Upon analyzing the free cash flow (FCF) and dividend payout of AmerisourceBergen (ABC) from 2003 to 2023, it is evident that the dividend is generally well-covered by cash flow. The ratio of dividend payout to free cash flow annually varies, but averages comfortably above essential thresholds in many years—indicative of sufficient cash flow to cover dividend commitments. Particularly noteworthy is the ratio in 2023, which is 0, signaling potential concerns. Nevertheless, historical ratios suggest generally strong coverage.

Stable Dividends Since the Company Began Paying Dividends?

Explain the criterion for AmerisourceBergen (ABC) and why it is important to consider

Historical Dividends per Share of AmerisourceBergen (ABC)

The dividend per share for AmerisourceBergen over the past two decades is as follows: 0.025 in 2003, 0.025 in 2004, 0.0313 in 2005, 0.0625 in 2006, 0.0811 in 2007, 0.1625 in 2008, 0.24 in 2009, 0.34 in 2010, 0.46 in 2011, 0.60 in 2012, 0.865 in 2013, 0.995 in 2014, 1.21 in 2015, 1.385 in 2016, 1.475 in 2017, 1.54 in 2018, 1.6 in 2019, 1.7 in 2020, 1.78 in 2021, 1.865 in 2022, and 0.97 in 2023. Notably, the dividend did not drop by more than 20% in any year till 2023, except for the steep decline witnessed recently. For income-seeking investors, the ability to rely on stable dividend payments is crucial. A consistent and gradually increasing dividend yields regular income and demonstrates the company's financial health and commitment to returning capital to shareholders. However, the sudden drop in 2023 marks a troubling sign and calls for further investigation. This aberration could significantly impact the attractiveness of ABC's dividends for prospective and current investors.
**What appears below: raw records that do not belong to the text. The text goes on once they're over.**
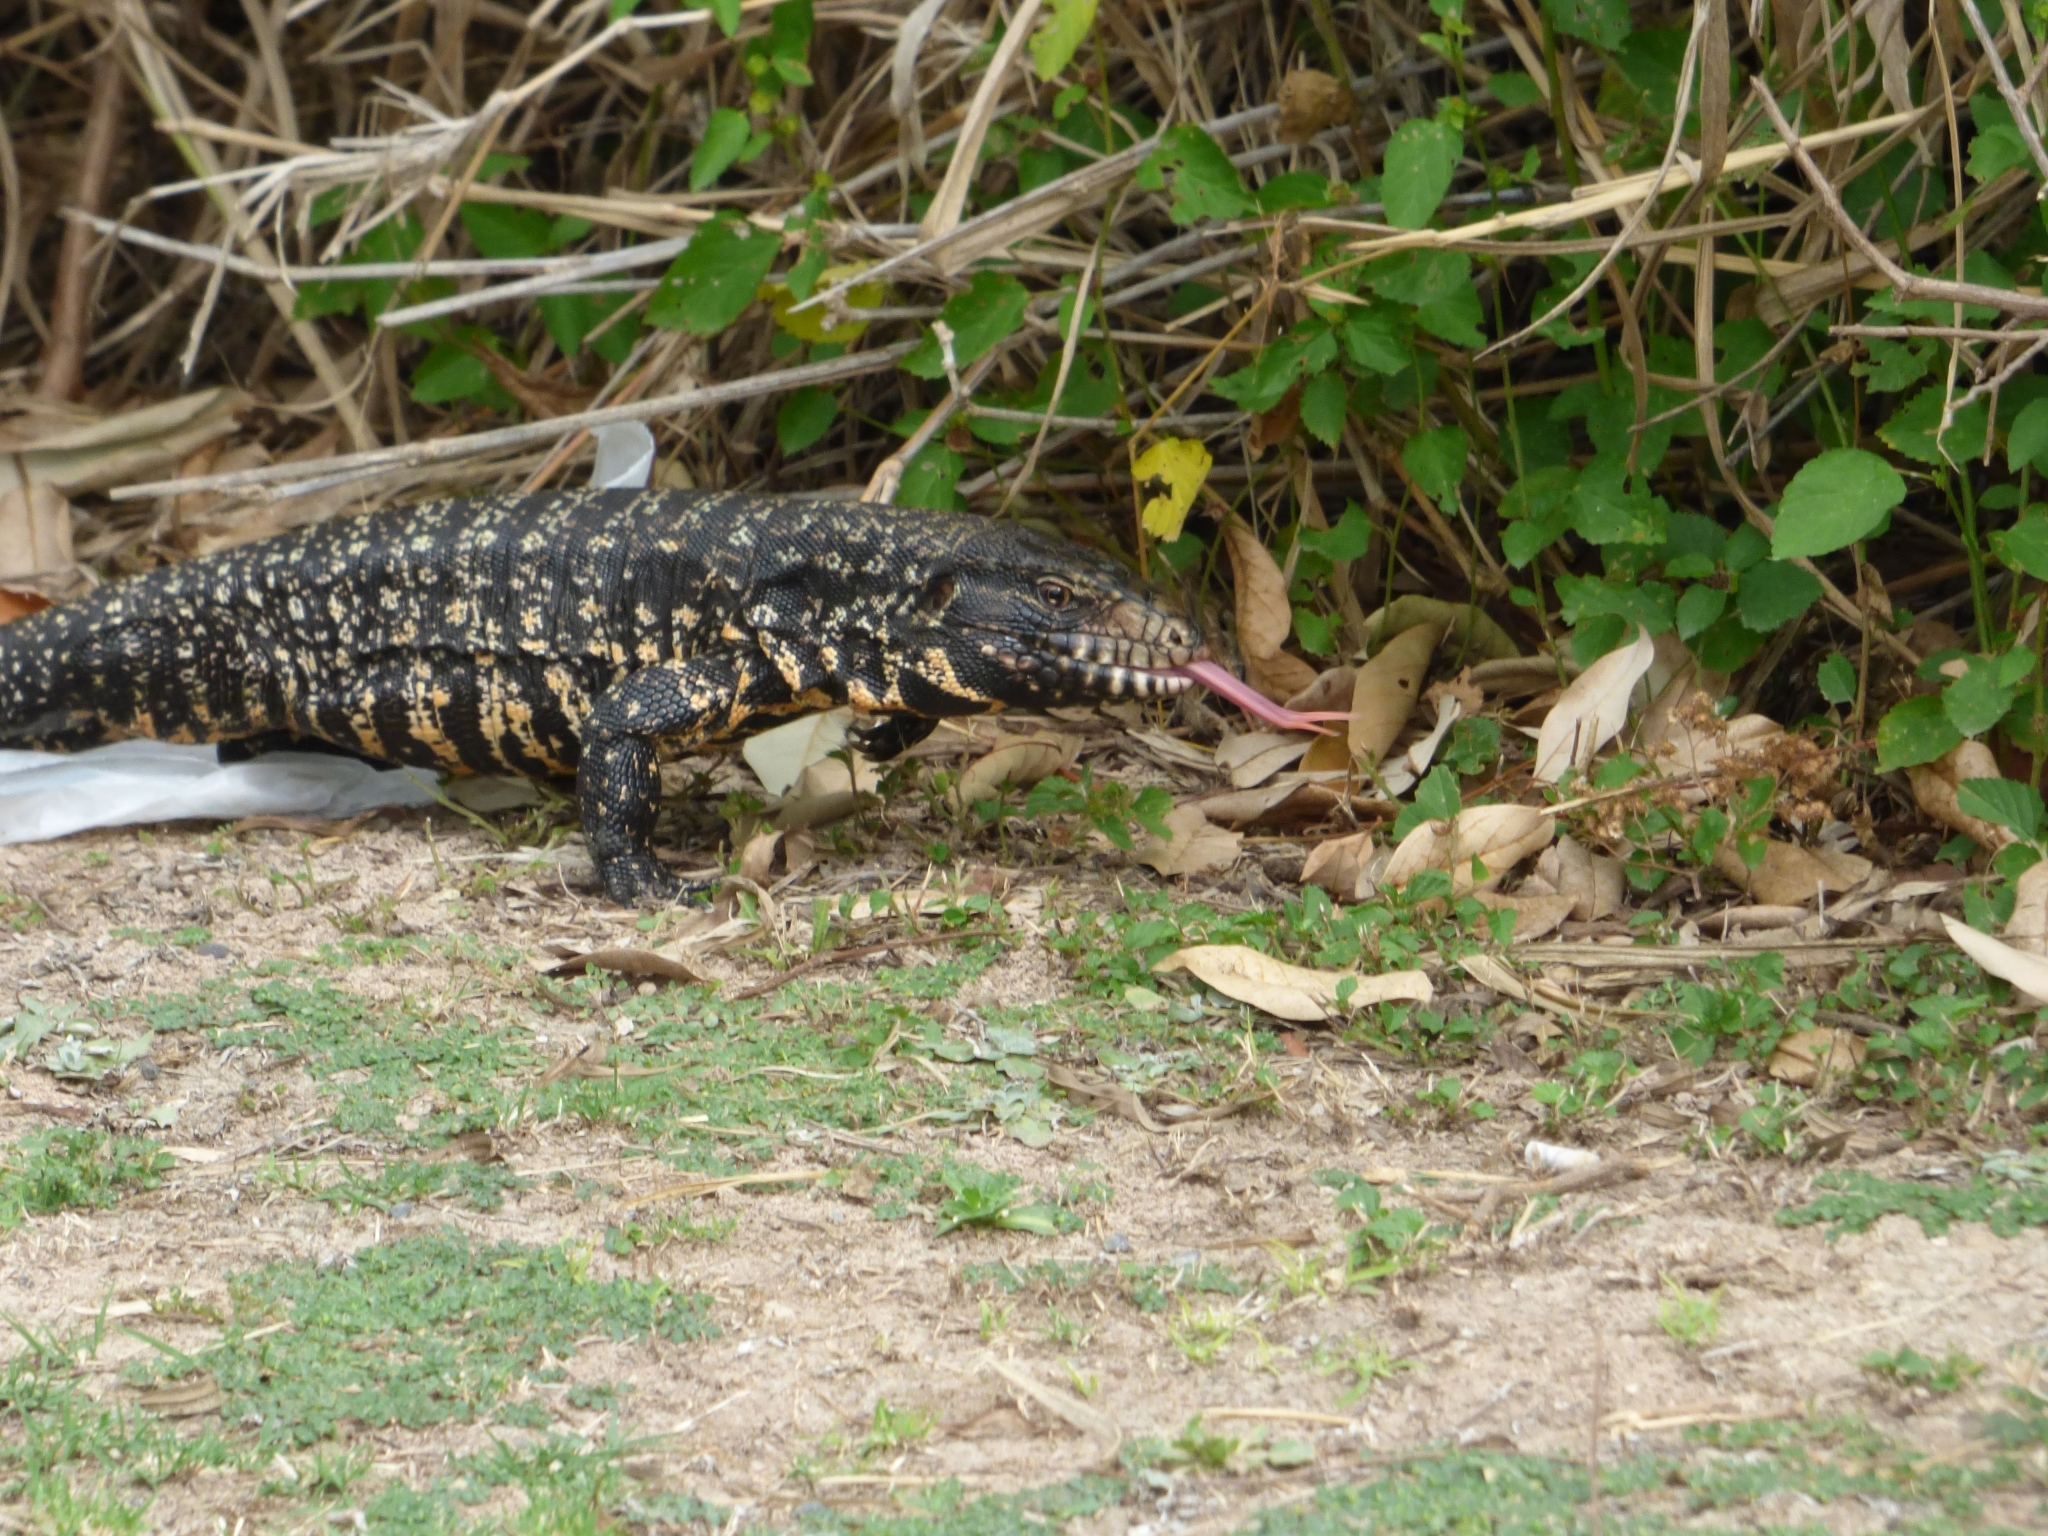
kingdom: Animalia
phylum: Chordata
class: Squamata
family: Teiidae
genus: Salvator
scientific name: Salvator merianae
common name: Argentine black and white tegu
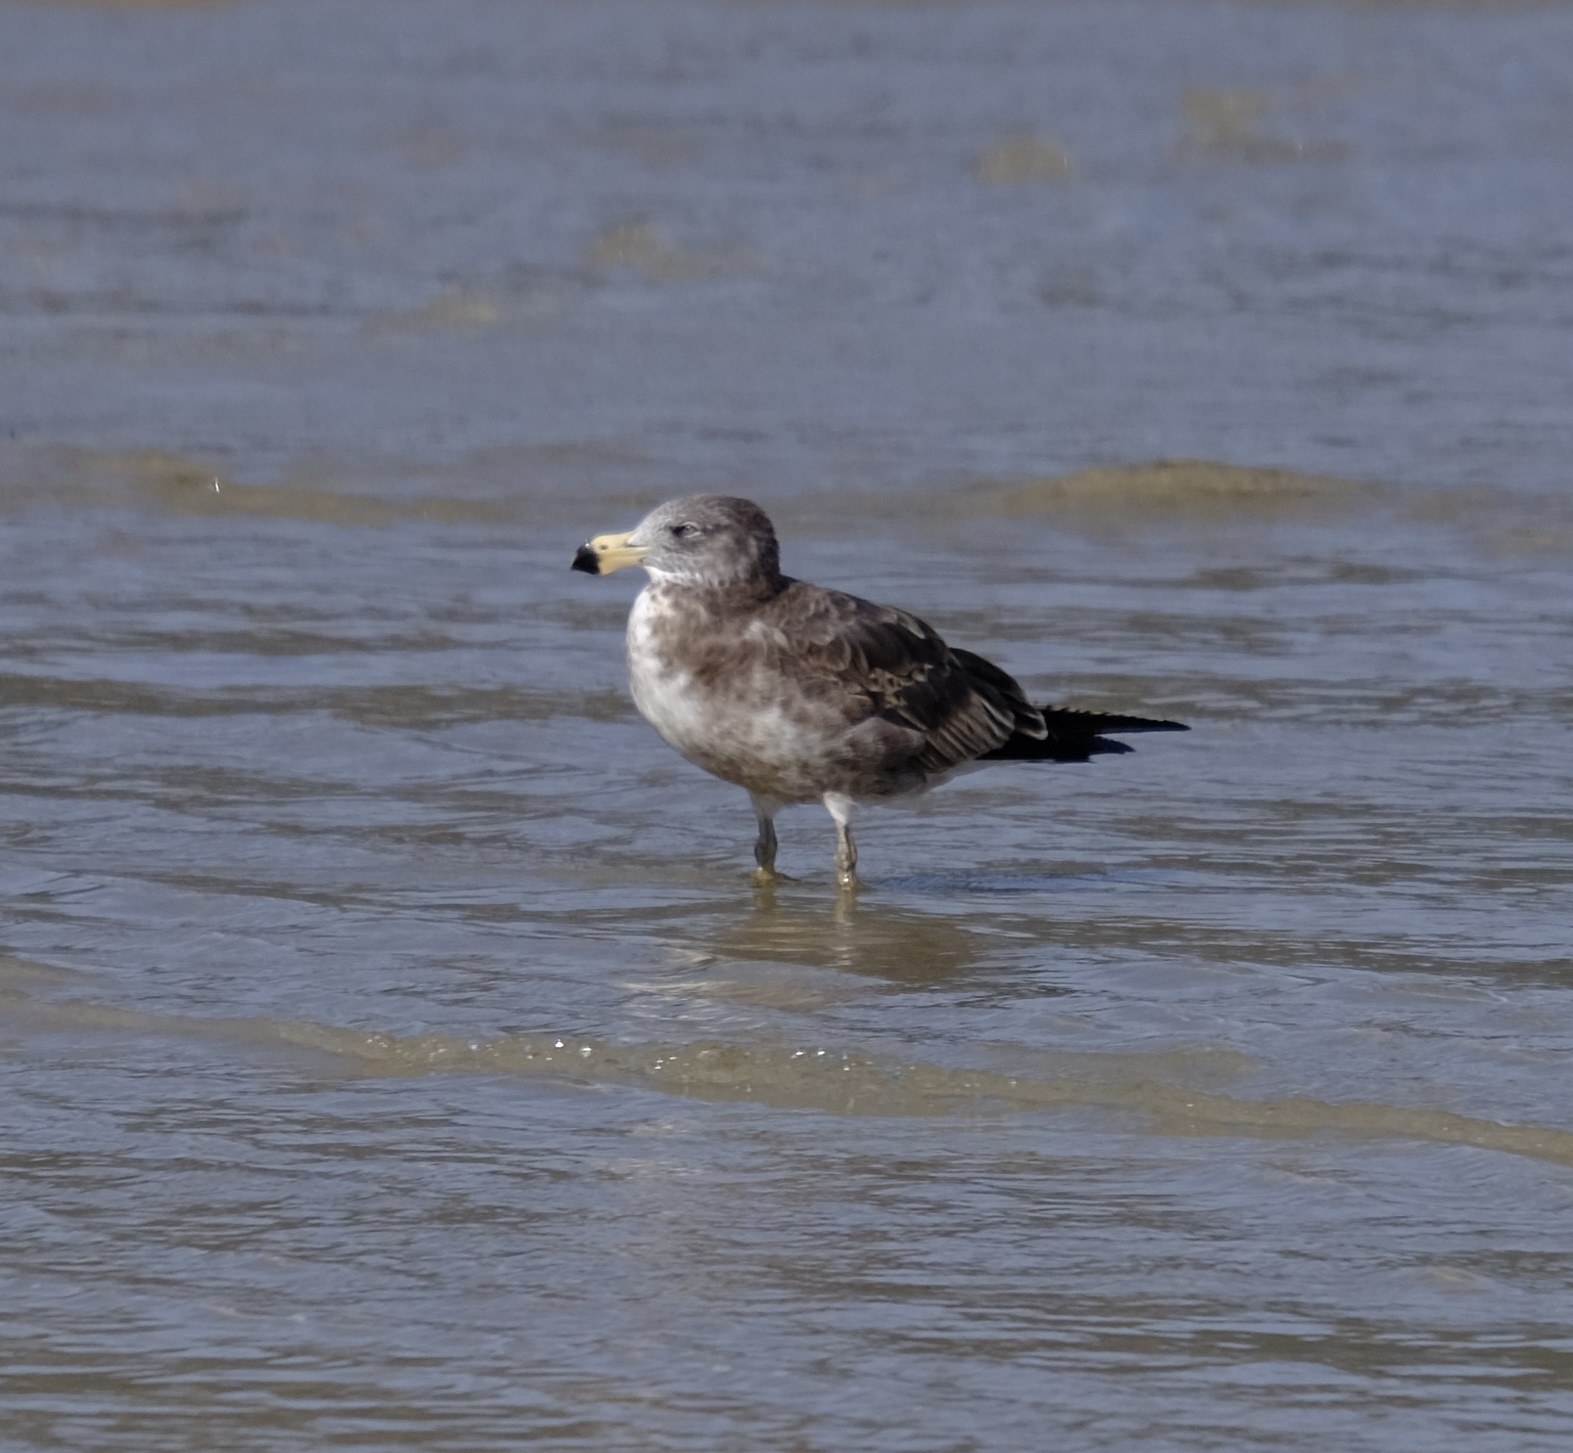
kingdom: Animalia
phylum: Chordata
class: Aves
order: Charadriiformes
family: Laridae
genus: Larus
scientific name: Larus pacificus
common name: Pacific gull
Dividends Paid for Over 25 Years?

Analyzing whether a company has paid dividends for over 25 years can provide insights into its stability and commitment to returning value to shareholders. Long-term dividend payments suggest resilience and strong cash flow.

Historical Dividends per Share of AmerisourceBergen (ABC)

The data on dividends per share for AmerisourceBergen (ABC) demonstrates a notable commitment to returning value to shareholders, albeit with some inconsistencies. From 1998 to 2003, dividends were minimal, gradually increasing thereafter. The dividend per share showed significant growth from 2006 onward, peaking at $1.865 in 2022. However, the considerable drop to $0.97 in 2023 raises concerns. While the trend initially reflects positively on ABC's ability to generate and share profits, the recent decline could indicate potential financial stress or a strategic shift in capital allocation. Overall, despite this recent setback, the company's prior 25-year track record is predominantly stable, suggesting a generally positive view, but with caution warranted due to the latest year's drop.

Reliable Stock Repurchases Over the Past 20 Years?

reliable stock repurchases over the past 20 years and why it is important to consider

Historical Number of Shares of AmerisourceBergen (ABC)

When analyzing stock repurchase trends for AmerisourceBergen (ABC) over the past 20 years, we observe that the average rate of repurchased shares is -3.9653%. Reliable repurchases indicate a company's commitment to returning value to shareholders by reducing the number of outstanding shares. This often results in an increase in the earnings per share (EPS), making the stock more attractive to investors.